LEXINGTON, Ky. — Students at the University of Kentucky are combining community outreach and problem-solving into full meals.

What You Need To Know

  • UK’s 'Meals on Wings’ is serving people around the city and encouraging students to get involved. 

  • Kendra Oonarasak is a founding member of the service that started in 2014.

  • The campus kitchen group says they are open to partnering with more local hospitals through their dietetics and nutrition department, who are looking to donate food products. 

Kendra Oonorasak is the dietetics and human nutrition department’s director of community outreach. She has spent almost a decade nourishing a community in need, all while working and studying at the University of Kentucky. She’s one of the founding members of ‘Meals on Wings’.  

“Much of why I came here as an international student from Burma, India, China and Thailand to the UK and to pursue a dietetics degree,” said Oonarasak. “And during that time, the campus kitchen is what got me out of my shell.”

The campus kitchen is where students come together to prepare meals for students. (Spectrum News 1/Sabriel Metcalf)

It's a program that works in three key steps: planning, preparing, and placing revitalized warm and cold meals into the homes of older individuals in the city.

It's one program a part of the Campus Kitchen on campus. Oonarasak said over the last several years, the kitchen has been customized to help expand on other services inside the dietetics and human nutrition department. 

Oonorasak said that projects like this one are all based on student development academically, professionally, and as individuals, which she found out herself from continued volunteering.

The campus kitchen is where students come together to prepare meals for students. (Spectrum News 1/Sabriel Metcalf)

“And I got to be a part of something that had about four people who were leaders, also volunteers who were also prepping the meals and delivering the meals that were about like 20 meals a week," she said.

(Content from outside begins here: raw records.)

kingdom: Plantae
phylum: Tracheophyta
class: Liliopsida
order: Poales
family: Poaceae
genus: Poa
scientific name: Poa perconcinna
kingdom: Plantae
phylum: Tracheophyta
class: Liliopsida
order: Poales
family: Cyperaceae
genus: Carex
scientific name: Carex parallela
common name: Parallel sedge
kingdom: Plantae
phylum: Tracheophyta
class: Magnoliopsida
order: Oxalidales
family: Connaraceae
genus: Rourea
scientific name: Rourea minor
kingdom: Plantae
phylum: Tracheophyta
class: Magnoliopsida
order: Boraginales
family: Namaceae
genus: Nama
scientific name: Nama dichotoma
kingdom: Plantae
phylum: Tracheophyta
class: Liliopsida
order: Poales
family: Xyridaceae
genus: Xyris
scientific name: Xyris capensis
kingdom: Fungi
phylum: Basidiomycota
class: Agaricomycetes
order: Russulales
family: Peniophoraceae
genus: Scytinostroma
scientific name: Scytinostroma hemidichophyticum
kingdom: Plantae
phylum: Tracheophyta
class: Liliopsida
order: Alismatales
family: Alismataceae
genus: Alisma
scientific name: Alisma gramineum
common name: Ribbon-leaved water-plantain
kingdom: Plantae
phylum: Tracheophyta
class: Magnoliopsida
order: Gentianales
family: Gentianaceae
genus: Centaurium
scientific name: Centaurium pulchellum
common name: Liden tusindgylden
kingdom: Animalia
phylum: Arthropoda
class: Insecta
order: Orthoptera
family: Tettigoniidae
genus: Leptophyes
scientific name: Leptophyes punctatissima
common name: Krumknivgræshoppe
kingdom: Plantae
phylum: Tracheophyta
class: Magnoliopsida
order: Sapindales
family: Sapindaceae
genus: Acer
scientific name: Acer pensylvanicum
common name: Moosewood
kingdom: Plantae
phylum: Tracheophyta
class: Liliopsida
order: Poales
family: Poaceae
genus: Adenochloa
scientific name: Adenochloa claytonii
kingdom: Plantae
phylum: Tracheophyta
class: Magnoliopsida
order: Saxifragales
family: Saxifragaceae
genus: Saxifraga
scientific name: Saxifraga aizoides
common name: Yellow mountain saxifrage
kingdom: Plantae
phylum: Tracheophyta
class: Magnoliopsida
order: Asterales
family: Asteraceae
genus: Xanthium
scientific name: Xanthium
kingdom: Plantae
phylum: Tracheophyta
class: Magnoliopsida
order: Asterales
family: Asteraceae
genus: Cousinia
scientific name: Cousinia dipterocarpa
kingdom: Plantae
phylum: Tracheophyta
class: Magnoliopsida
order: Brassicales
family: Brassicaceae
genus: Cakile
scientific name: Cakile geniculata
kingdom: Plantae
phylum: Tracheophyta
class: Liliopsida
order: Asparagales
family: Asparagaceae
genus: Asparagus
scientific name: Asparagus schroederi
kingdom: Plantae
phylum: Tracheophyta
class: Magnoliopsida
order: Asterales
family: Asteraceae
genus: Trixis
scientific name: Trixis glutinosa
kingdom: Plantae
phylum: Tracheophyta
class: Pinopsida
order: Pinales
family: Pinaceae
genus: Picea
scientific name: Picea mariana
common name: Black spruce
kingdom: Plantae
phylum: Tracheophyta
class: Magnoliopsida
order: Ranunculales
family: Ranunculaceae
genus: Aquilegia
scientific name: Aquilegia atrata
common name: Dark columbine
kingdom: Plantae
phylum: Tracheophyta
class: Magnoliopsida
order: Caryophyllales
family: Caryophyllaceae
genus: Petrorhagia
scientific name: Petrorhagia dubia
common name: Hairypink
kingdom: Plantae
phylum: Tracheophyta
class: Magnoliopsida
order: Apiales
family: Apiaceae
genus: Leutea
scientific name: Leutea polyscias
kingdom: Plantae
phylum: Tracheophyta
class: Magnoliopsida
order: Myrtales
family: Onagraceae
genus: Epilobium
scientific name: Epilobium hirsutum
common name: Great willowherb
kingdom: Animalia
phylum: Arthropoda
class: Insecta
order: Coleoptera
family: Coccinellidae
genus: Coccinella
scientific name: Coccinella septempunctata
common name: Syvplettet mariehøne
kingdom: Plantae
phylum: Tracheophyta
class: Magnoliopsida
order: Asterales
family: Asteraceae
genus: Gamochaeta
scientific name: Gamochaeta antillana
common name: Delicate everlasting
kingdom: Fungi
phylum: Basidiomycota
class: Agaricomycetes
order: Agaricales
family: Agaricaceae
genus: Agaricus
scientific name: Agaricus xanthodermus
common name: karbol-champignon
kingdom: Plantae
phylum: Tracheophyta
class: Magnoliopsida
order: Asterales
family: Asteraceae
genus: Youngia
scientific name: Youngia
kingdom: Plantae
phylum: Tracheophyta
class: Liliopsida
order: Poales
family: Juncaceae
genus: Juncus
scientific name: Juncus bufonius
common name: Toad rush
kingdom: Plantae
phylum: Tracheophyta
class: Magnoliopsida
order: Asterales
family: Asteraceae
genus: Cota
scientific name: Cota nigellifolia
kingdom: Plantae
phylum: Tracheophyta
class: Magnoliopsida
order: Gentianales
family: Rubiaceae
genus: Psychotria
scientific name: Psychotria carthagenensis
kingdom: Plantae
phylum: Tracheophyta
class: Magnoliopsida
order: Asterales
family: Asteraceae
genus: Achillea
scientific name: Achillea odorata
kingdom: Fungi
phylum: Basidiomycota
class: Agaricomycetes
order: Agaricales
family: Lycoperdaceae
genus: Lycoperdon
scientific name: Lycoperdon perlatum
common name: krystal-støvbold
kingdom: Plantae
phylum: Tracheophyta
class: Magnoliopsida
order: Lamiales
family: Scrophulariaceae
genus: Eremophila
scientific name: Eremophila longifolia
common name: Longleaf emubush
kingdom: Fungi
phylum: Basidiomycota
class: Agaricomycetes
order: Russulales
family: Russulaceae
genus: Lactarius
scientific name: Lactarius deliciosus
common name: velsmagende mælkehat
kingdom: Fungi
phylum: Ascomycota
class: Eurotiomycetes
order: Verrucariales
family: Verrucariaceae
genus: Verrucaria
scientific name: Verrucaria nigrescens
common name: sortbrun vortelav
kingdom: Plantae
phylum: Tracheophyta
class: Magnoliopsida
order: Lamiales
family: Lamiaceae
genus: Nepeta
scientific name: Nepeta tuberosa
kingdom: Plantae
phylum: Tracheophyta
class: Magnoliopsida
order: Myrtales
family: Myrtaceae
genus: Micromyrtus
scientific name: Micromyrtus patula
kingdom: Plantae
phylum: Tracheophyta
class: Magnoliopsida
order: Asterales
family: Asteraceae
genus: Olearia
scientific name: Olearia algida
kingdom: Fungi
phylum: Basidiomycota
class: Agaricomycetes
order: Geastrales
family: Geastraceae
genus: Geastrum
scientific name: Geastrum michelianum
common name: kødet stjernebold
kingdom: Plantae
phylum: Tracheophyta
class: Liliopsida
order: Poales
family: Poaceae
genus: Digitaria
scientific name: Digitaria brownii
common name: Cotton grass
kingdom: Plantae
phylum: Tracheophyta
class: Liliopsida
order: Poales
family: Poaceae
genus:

Creating a bigger difference over time, she says now, nearly 300 to 400 meals a week. They recover food before it can be wasted or disposed of, and more often from local hospitals like the UK's Chandler Hospital.

“We always get a hodgepodge of things and we don't know how much of anything that we're getting," she said. "So that's what students are being challenged with.”

That's where they add additional supplements like fresh fruits and vegetables, protein, and more nutrition-forward items they have sourced. 

Once meals are ready, they’re delivered to individuals who live in subsidized housing and other adults in need. 

Volunteers are not only students studying dietetics and human nutrition but also other programs like engineering or like biology major and shift leader Dev Ramaiah.